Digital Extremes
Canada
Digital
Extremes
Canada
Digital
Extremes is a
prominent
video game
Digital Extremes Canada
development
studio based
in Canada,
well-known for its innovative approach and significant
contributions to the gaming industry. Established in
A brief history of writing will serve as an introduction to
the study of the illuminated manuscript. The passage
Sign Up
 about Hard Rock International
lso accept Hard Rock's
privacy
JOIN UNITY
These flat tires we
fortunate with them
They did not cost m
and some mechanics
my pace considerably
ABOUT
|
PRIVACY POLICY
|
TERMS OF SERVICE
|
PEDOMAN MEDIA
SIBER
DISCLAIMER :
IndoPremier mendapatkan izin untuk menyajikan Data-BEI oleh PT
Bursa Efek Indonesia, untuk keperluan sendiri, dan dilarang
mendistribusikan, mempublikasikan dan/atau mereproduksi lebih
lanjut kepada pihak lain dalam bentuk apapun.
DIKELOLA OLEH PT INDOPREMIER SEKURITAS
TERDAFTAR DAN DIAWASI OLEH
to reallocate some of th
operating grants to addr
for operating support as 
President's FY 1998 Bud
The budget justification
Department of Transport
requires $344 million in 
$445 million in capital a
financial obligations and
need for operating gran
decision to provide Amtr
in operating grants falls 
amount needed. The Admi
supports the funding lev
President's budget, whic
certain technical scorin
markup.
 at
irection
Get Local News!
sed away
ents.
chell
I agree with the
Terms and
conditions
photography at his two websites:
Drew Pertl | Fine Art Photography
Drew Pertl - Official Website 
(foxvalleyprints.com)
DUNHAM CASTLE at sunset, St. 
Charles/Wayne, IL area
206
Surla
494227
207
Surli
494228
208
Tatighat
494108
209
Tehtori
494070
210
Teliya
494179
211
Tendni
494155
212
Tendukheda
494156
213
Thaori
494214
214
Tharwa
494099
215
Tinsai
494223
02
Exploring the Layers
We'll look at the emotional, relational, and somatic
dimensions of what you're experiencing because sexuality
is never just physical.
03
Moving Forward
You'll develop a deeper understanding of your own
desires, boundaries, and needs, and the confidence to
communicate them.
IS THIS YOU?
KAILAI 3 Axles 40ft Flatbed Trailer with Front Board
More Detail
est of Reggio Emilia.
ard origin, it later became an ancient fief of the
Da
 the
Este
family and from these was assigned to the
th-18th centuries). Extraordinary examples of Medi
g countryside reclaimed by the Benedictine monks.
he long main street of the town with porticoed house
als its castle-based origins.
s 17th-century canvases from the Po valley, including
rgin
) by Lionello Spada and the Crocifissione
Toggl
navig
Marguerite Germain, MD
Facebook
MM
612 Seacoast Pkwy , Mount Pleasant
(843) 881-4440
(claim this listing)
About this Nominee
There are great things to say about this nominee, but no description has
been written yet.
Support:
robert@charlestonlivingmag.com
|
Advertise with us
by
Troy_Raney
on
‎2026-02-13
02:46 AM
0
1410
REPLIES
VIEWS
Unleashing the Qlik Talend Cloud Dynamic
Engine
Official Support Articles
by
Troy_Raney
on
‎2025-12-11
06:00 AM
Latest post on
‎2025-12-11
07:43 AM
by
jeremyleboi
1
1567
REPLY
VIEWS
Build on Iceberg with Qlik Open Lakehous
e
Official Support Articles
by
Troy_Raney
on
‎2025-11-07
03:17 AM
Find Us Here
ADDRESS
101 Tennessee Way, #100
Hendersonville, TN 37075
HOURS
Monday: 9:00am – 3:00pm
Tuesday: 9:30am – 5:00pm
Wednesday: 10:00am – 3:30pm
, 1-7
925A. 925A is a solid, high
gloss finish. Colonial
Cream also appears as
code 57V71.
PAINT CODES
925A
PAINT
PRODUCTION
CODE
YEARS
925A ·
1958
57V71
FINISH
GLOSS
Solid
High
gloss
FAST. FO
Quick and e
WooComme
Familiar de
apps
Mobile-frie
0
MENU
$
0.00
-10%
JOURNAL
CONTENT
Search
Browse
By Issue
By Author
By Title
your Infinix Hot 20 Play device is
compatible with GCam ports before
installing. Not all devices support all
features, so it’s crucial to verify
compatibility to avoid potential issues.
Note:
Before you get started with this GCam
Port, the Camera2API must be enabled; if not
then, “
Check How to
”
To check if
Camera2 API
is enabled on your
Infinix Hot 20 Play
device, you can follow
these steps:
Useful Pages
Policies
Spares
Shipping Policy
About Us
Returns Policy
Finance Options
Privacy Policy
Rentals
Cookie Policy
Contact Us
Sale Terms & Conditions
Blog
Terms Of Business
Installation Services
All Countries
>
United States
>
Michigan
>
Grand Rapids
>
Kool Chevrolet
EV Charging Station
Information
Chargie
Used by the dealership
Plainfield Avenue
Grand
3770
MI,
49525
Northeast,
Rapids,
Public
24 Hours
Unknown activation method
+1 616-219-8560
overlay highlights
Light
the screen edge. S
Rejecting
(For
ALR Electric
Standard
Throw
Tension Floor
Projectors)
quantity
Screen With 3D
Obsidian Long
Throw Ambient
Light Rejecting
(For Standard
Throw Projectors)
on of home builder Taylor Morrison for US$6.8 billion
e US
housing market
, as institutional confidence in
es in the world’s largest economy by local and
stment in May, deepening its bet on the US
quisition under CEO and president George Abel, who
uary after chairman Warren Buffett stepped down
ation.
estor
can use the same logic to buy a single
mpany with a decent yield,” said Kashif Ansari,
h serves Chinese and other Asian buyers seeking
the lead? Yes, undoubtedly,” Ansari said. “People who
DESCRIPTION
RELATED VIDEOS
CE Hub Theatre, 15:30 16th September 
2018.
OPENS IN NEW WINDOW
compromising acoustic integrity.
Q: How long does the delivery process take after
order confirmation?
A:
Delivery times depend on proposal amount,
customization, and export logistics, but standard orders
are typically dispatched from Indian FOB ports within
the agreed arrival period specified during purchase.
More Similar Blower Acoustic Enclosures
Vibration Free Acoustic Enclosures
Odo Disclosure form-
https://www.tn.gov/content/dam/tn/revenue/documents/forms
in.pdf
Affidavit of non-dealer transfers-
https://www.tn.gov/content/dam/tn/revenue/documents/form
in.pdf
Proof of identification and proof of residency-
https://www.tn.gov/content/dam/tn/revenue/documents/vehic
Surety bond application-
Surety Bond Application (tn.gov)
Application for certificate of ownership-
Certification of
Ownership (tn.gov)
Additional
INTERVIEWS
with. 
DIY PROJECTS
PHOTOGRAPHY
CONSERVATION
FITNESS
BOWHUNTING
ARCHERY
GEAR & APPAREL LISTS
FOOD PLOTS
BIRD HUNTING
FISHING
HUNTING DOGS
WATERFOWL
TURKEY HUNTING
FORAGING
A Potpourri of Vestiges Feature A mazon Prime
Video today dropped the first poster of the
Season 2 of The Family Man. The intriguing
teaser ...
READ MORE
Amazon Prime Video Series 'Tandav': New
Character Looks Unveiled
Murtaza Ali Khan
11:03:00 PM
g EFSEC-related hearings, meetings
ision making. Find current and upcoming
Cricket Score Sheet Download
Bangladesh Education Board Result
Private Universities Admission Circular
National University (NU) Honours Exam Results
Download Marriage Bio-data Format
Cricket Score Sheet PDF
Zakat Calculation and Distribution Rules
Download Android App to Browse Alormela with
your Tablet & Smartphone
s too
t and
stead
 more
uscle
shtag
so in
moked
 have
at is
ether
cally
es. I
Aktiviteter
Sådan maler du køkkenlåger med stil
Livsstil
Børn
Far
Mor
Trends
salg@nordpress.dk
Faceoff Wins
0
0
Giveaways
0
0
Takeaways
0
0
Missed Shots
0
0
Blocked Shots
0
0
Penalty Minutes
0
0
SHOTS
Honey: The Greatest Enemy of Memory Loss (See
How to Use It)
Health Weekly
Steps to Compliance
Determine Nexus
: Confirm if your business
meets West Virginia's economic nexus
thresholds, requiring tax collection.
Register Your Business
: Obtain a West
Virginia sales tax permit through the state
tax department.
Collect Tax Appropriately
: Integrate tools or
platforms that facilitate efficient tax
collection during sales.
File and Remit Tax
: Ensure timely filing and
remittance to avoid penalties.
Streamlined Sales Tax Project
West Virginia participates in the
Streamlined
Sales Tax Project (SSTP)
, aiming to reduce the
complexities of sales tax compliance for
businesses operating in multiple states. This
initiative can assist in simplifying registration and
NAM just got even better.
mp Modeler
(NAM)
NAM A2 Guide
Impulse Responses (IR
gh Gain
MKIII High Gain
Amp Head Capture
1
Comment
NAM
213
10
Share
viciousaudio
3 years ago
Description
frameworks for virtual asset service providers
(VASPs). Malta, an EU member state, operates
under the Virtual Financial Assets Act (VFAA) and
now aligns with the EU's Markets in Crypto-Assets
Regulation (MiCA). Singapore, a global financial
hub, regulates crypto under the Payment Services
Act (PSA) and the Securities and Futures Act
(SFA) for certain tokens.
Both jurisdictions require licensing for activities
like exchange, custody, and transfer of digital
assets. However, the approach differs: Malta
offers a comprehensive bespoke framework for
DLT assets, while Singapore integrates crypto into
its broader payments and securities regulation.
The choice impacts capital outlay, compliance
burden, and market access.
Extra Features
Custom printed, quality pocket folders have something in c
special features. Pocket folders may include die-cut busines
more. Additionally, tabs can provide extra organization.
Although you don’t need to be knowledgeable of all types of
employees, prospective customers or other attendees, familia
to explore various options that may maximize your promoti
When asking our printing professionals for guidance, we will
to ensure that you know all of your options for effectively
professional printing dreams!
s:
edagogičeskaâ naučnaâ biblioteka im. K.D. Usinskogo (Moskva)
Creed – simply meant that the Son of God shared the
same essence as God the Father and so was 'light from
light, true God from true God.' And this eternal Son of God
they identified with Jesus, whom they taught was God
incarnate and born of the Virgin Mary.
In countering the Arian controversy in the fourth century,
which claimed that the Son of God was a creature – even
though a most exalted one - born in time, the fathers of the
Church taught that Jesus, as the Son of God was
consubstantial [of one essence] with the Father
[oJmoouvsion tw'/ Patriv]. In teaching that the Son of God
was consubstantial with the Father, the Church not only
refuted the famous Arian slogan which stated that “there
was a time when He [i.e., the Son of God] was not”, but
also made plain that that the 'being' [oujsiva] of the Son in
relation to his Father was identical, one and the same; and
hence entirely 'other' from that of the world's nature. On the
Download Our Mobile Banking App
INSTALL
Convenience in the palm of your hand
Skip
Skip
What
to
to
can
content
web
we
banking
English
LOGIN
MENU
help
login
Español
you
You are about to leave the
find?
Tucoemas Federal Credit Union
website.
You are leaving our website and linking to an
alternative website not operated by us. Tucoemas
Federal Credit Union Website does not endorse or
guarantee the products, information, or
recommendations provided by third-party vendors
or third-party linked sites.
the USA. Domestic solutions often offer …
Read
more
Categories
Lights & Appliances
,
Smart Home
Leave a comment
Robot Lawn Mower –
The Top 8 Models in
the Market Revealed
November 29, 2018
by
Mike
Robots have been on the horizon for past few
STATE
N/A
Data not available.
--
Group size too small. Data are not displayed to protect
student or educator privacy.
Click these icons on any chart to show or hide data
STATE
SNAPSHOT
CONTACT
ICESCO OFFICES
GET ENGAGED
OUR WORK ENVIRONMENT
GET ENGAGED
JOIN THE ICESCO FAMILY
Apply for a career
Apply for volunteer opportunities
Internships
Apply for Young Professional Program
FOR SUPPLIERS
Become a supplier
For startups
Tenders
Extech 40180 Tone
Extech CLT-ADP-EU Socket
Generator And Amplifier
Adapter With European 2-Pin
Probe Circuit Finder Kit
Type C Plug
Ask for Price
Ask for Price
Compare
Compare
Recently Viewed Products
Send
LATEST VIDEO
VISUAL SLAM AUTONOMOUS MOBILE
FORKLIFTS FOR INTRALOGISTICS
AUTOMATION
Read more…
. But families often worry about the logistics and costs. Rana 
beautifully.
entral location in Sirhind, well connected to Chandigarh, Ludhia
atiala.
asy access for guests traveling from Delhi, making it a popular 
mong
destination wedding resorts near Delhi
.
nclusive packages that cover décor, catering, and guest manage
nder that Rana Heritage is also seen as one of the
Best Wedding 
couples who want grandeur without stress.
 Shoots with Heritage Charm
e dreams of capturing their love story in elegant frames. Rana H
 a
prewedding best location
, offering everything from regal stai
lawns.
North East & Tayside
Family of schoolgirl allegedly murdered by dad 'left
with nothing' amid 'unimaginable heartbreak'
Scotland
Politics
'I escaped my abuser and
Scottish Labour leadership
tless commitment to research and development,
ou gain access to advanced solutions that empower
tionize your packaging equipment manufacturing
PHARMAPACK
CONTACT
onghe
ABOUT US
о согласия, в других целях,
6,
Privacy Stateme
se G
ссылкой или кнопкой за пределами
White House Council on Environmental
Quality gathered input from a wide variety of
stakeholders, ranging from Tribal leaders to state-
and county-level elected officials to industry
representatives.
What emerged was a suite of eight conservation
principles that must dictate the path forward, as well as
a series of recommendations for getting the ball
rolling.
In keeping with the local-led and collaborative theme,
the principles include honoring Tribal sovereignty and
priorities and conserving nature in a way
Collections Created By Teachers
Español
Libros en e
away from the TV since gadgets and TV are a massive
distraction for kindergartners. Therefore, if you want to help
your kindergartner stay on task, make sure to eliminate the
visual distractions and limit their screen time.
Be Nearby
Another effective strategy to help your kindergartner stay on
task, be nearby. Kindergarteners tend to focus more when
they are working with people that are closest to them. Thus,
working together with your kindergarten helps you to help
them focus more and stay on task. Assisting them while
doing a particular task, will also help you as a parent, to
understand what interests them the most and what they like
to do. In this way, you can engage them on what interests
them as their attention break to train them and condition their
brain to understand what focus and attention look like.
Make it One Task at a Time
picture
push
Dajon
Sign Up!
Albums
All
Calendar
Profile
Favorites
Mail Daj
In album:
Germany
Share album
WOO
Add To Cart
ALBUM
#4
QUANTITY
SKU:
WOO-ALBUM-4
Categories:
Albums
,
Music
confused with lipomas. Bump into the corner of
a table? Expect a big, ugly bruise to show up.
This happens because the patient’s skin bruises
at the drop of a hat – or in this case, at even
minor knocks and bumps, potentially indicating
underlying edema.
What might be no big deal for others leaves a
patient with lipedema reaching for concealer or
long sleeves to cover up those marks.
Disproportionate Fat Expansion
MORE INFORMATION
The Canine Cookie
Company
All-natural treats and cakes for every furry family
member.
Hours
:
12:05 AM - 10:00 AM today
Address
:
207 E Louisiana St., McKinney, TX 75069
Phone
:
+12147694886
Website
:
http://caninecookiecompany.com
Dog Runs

[Exercise objective]:
Exactly the lines above from the one with "612 Seacoast Pkwy , Mount Pleasant" to the one with "Tuesday: 9:30am – 5:00pm", both included, are to be quoted; leave the rest out.

[Output below]:
612 Seacoast Pkwy , Mount Pleasant
(843) 881-4440
(claim this listing)
About this Nominee
There are great things to say about this nominee, but no description has
been written yet.
Support:
robert@charlestonlivingmag.com
|
Advertise with us
by
Troy_Raney
on
‎2026-02-13
02:46 AM
0
1410
REPLIES
VIEWS
Unleashing the Qlik Talend Cloud Dynamic
Engine
Official Support Articles
by
Troy_Raney
on
‎2025-12-11
06:00 AM
Latest post on
‎2025-12-11
07:43 AM
by
jeremyleboi
1
1567
REPLY
VIEWS
Build on Iceberg with Qlik Open Lakehous
e
Official Support Articles
by
Troy_Raney
on
‎2025-11-07
03:17 AM
Find Us Here
ADDRESS
101 Tennessee Way, #100
Hendersonville, TN 37075
HOURS
Monday: 9:00am – 3:00pm
Tuesday: 9:30am – 5:00pm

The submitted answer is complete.